According to the indictment, from 2018 until at least 2022, Senator Menendez allegedly used his position as the chair and ranking member of the Senate Foreign Relations Committee to secretly aid the Egyptian government "With respect to foreign military sales and foreign military financing." He also pressured officials at the Department of Agriculture to grant monopoly privileges to his wife's longtime friend, Wael Hana, a New Jersey businessman with ties to the Egyptian government.
To Menendez's point, there is nothing abnormal about a foreign government spending money to influence an American policymaker.
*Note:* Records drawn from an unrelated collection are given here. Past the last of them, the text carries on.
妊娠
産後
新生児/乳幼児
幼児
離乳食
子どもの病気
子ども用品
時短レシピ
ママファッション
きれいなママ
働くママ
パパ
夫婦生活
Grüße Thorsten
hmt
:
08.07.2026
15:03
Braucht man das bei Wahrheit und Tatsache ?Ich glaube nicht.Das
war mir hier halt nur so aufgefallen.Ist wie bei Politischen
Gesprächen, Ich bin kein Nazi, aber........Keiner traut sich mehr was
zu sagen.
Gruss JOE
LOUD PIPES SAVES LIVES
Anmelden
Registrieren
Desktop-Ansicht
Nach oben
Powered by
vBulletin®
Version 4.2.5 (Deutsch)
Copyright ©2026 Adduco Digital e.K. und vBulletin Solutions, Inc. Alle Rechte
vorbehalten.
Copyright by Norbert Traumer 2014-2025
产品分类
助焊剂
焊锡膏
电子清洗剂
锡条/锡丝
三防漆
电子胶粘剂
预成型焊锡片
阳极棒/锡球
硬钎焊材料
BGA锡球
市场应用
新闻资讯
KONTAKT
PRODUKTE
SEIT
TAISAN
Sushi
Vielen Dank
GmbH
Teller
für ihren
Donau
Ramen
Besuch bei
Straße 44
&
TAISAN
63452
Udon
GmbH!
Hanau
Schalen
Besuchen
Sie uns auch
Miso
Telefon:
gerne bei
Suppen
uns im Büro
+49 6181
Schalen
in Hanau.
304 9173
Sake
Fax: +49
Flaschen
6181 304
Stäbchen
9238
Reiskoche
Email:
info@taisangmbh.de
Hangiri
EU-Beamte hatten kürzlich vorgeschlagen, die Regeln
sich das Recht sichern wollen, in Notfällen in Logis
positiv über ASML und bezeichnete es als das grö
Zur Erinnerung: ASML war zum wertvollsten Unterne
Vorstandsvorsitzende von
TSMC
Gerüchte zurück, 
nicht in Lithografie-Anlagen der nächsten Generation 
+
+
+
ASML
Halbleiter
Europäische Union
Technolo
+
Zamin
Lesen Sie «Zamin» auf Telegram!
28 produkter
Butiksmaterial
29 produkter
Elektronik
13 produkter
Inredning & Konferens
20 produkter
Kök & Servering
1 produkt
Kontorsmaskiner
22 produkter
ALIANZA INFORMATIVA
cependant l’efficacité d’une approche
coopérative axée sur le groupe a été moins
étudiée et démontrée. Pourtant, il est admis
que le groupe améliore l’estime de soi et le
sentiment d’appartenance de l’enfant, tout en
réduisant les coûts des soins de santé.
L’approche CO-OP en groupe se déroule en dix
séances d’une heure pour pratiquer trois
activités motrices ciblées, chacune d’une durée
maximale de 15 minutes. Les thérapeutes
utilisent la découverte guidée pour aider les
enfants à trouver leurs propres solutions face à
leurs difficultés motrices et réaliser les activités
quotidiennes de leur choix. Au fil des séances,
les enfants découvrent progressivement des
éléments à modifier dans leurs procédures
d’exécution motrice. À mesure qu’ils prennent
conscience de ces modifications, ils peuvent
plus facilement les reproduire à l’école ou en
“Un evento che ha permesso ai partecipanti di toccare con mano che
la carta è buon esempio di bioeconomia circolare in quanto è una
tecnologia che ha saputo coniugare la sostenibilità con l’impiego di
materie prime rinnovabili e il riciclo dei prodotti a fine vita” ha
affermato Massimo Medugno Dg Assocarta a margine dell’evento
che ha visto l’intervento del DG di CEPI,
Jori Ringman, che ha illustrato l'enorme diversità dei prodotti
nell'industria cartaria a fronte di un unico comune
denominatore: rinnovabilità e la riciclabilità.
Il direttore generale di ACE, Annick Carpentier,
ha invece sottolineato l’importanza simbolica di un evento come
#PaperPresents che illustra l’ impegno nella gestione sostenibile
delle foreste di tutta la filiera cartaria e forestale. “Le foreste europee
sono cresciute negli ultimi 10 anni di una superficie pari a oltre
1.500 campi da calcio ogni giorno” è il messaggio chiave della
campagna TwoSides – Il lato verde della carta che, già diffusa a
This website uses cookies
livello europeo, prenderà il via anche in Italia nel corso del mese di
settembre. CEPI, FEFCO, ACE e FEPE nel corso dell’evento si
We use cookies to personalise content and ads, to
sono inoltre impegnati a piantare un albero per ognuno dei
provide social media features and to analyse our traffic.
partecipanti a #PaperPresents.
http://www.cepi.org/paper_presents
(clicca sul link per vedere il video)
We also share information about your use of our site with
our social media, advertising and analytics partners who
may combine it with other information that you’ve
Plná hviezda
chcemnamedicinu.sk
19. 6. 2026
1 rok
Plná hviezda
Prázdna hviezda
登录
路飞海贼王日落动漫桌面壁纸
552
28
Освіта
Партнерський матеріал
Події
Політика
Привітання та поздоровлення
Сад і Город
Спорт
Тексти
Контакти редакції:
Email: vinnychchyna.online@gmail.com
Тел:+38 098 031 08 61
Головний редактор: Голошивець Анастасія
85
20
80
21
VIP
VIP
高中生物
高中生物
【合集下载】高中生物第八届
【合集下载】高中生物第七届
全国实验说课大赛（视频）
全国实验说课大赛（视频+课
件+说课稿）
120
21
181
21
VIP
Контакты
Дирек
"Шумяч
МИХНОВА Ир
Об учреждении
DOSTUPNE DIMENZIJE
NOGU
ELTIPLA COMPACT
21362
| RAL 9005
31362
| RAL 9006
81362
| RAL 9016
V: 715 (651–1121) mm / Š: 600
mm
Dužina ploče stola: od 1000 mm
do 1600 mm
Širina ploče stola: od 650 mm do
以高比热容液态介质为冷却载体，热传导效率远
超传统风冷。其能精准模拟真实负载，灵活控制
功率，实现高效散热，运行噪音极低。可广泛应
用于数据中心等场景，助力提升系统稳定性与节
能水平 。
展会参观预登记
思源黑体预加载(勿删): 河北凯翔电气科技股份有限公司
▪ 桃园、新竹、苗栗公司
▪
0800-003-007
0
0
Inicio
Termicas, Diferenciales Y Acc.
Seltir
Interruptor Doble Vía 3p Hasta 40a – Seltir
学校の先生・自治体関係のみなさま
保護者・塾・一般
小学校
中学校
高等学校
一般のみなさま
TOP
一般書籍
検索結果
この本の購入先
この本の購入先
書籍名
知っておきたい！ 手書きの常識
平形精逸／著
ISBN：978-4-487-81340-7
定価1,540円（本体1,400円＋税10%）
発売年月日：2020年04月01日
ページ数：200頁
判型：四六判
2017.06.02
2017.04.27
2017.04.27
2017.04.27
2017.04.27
According to Open Secrets, since 2016 thousands of foreign agents and lobbyists have registered with the Department of Justice to lobby on behalf of foreign governments.
The number of registered foreign agents and their reported spending underrepresents the extent of foreign lobbying and bribery.
As Ben Freeman and Eli Clifton of the Quincy Institute for Responsible Statecraft have demonstrated over and over again, foreign governments fund many top Washington think tanks-a way to influence American policymakers that often goes undisclosed.
The widespread nature of foreign payoffs in Washington, DC, should not be taken as a defense of Senator Menendez but as evidence that exchanging political favors for cash is much more common than the occasional scandal would have us believe.
For foreign governments like Egypt, the political privilege for sale is access to the largest, most powerful military in history and the arms industry that props it up.